Directions >>
(1) Reproduce word for word the part of the passage about voices starting with "As a Christian, you’re" and going on through "symbology of violence.".
(2) List every description people give of the aunt's voice in the passage about voices.
(3) Answer these questions from the passage about voices:
(a) Who said that God "sounded like an avalanche"?
(b) What animal does the wife compare the narrator to?
(c) How often does the aunt sing at her church?

Document segment >>
As a Christian, you’re bound to run into people who claim that they have heard the voice of God. My first question is never, “What did He tell you?” It’s always, “What did He sound like?” The answers vary. My favorite came from a Pentecostal dentist: “He sounded like an avalanche.”
My wife says I lower my voice when talking to men. She says I soften my voice when I talk to women. I ask her what this might mean. “It means you’re like one of those puffer fish. When you feel threatened, you get big. When you feel safe, you stay small.”
I have an aunt from North Carolina everyone adores on account of her voice. People try to describe the way she sounds, but they can’t do it without the symbology of violence.
“Sounds like she smokes a pack a day.”
“Sounds like she gargled razor blades.”
“Sounds like she deep-throated a drill head.”
Her voice only sounds this way because she sings at her church three times a week. Her doctor told her to take it easy. She told him, “It’s not that simple. When the Spirit comes over me, I don’t have a choice. I have to sing until He’s through with me.”

Information shown >>
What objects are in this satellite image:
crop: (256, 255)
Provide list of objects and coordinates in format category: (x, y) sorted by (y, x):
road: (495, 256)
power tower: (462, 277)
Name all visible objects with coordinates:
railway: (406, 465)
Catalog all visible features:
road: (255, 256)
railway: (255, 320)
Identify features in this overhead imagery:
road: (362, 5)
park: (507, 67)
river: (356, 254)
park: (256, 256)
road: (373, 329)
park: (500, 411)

Results of the exercise >>
(1)
As a Christian, you’re bound to run into people who claim that they have heard the voice of God. My first question is never, “What did He tell you?” It’s always, “What did He sound like?” The answers vary. My favorite came from a Pentecostal dentist: “He sounded like an avalanche.”
My wife says I lower my voice when talking to men. She says I soften my voice when I talk to women. I ask her what this might mean. “It means you’re like one of those puffer fish. When you feel threatened, you get big. When you feel safe, you stay small.”
I have an aunt from North Carolina everyone adores on account of her voice. People try to describe the way she sounds, but they can’t do it without the symbology of violence.

(2)
- "Sounds like she smokes a pack a day."
- "Sounds like she gargled razor blades."
- "Sounds like she deep-throated a drill head."

(3)
(a) A Pentecostal dentist.
(b) A puffer fish.
(c) Three times a week.